Once he has discovered her ‘infidelity’, she is shown to be little more than an object to him: “I had been happy if the general camp, Pioneers and all, had tasted her sweet body, So I had nothing known. He finds it a terrible blow to his self-confidence that he should have been made a cuckold, and it is a need to restore his pride which leads him to commit the murder, even though he might justify the act with some fake argument: “Yet she must die, else she’ll betray more men.” Even when, poised to commit the crime, he recoils from the idea, it is only because he sees what a wonderful status symbol his beautiful wife is: “Yet I’ll not shed her blood, Nor scar that whiter skin of hers than snow And smooth as monumental alabaster. From the beginning of the play, Othello is proud of having a beautiful wife, and his noble, confident arrogance recurs throughout: “Were it my cue to fight, I should have known it / Without a prompter,” he tells Brabantio; “She wished / That heaven had made her such a man,” he says of Desdemona’s admiration for him; “Zounds, if I once stir, / Or do but lift this arm, the best of you / shall sink in my rebuke,” he says at the scene of the brawl.

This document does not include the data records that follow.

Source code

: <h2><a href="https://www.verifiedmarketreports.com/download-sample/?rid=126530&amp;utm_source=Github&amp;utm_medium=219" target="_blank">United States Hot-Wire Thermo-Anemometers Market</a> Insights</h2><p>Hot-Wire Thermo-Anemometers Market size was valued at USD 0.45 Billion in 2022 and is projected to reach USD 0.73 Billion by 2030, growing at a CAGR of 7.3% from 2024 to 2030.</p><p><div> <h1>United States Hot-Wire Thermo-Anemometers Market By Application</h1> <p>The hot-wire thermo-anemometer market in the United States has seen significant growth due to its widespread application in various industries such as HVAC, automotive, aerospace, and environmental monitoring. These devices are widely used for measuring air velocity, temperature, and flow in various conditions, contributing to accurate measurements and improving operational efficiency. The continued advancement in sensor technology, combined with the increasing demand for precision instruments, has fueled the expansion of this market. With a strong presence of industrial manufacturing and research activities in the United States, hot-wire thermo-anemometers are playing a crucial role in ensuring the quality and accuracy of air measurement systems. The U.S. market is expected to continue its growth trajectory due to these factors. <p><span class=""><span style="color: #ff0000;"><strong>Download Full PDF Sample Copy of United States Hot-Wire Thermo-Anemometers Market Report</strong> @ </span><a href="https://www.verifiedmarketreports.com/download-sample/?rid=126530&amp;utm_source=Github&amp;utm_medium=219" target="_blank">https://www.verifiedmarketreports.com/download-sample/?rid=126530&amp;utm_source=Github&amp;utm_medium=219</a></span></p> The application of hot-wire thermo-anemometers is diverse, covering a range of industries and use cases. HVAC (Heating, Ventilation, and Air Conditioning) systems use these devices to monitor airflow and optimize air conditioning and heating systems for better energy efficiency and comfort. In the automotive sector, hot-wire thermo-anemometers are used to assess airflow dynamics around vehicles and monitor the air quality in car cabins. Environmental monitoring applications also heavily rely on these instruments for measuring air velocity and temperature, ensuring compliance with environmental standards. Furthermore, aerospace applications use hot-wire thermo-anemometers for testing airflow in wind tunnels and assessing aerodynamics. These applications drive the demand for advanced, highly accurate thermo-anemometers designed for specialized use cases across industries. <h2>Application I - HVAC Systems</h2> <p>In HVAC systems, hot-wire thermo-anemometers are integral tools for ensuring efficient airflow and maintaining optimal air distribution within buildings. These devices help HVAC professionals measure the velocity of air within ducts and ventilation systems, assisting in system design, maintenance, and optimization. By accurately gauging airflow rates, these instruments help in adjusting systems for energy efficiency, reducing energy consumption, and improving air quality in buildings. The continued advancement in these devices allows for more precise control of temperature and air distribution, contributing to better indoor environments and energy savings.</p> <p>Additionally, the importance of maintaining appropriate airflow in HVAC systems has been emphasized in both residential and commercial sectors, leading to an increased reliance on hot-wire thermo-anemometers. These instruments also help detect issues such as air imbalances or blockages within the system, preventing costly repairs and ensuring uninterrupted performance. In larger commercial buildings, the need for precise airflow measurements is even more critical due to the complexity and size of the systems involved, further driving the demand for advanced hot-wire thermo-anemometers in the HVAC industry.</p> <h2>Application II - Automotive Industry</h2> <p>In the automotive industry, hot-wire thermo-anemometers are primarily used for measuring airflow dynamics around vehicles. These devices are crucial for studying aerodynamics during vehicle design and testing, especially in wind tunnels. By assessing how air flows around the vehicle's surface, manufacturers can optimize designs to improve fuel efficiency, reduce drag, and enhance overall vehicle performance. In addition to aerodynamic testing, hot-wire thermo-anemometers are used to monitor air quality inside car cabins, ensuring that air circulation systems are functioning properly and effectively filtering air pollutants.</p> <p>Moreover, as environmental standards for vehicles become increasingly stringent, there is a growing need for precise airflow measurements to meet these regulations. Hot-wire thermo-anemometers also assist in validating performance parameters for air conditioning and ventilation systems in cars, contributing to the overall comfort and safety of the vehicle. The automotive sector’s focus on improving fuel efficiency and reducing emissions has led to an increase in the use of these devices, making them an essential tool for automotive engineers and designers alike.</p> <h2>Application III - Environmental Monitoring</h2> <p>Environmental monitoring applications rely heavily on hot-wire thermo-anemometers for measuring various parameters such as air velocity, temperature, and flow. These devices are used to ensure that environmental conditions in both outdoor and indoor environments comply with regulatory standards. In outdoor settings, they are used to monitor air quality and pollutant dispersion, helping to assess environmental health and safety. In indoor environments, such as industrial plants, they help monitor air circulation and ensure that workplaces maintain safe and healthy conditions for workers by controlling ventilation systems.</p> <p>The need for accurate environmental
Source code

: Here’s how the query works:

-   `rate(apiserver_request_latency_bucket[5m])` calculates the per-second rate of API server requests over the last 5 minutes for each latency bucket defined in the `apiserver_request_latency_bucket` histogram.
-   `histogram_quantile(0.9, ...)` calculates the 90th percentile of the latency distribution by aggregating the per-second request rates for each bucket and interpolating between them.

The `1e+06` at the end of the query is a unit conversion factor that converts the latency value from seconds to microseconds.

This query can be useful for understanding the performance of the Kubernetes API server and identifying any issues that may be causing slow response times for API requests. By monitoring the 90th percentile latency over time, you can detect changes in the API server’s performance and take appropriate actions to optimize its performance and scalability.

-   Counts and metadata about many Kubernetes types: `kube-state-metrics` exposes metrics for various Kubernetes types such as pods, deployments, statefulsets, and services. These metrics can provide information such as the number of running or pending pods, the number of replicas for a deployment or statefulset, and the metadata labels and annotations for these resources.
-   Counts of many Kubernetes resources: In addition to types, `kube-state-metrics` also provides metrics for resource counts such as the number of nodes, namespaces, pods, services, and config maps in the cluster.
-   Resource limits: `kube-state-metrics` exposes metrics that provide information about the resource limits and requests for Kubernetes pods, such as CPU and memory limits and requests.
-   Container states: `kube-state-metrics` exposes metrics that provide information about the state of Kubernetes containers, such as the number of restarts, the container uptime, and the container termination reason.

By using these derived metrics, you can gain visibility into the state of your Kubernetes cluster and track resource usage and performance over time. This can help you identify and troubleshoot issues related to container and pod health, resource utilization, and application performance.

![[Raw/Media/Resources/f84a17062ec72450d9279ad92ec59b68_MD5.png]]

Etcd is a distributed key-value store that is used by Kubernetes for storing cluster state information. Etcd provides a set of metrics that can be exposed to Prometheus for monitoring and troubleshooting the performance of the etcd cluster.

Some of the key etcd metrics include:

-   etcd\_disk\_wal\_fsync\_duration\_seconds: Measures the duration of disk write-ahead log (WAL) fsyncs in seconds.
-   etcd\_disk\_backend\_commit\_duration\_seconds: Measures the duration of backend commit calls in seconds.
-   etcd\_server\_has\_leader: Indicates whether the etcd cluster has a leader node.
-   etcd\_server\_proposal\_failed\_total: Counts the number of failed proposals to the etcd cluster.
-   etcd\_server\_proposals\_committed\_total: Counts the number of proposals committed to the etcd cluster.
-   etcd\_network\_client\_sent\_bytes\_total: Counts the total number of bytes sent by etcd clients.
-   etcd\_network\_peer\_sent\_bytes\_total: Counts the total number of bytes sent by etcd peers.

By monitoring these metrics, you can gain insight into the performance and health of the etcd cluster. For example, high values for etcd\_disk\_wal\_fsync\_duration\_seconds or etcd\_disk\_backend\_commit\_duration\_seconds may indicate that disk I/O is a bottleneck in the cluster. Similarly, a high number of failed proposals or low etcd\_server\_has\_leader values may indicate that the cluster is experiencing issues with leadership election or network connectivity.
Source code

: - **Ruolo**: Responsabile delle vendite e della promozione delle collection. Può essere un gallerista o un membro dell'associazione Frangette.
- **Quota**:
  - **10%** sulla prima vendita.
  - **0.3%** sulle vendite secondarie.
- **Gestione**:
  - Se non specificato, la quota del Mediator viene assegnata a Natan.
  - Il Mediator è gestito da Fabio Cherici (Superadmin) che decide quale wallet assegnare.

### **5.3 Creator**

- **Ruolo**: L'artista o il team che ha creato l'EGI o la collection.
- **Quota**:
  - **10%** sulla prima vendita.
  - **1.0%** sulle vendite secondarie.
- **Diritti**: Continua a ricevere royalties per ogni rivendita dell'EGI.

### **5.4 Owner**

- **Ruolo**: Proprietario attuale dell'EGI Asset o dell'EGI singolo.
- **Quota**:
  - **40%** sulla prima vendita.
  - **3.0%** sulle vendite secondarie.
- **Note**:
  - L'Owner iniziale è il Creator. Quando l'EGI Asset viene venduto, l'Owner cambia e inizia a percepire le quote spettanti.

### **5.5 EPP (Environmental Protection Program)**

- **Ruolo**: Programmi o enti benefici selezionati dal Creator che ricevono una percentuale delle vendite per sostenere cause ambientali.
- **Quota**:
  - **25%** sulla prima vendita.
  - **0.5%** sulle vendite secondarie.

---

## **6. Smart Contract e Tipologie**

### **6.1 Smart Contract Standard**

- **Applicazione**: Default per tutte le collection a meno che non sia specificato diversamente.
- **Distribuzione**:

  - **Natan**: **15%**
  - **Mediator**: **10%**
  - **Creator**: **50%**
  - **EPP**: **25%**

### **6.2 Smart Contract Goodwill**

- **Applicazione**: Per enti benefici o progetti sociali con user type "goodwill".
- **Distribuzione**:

Once made aware of his wife’s unfaithfulness, he perceives himself as a tragic hero fighting against the whole world. The murder of Desdemona, and his suicide, are to his mind the end to a life of importance. Othello, in truth, is a intricate human being, a mix of nobility as well as savage. The imagination that gives him the potential for greatness also lead him into egoism.

The malice of Iago undoes him, but only because of the weaknesses already there in his character. Othello himself is confused by who he is. At heart, though, he is a good man, and in the final stage is prepared to recognise his fateful error. Othello, though not perfect, is noble, and his behaviour is the action “Of one not easily jealous, but, being wrought, / Perplexed in the extreme.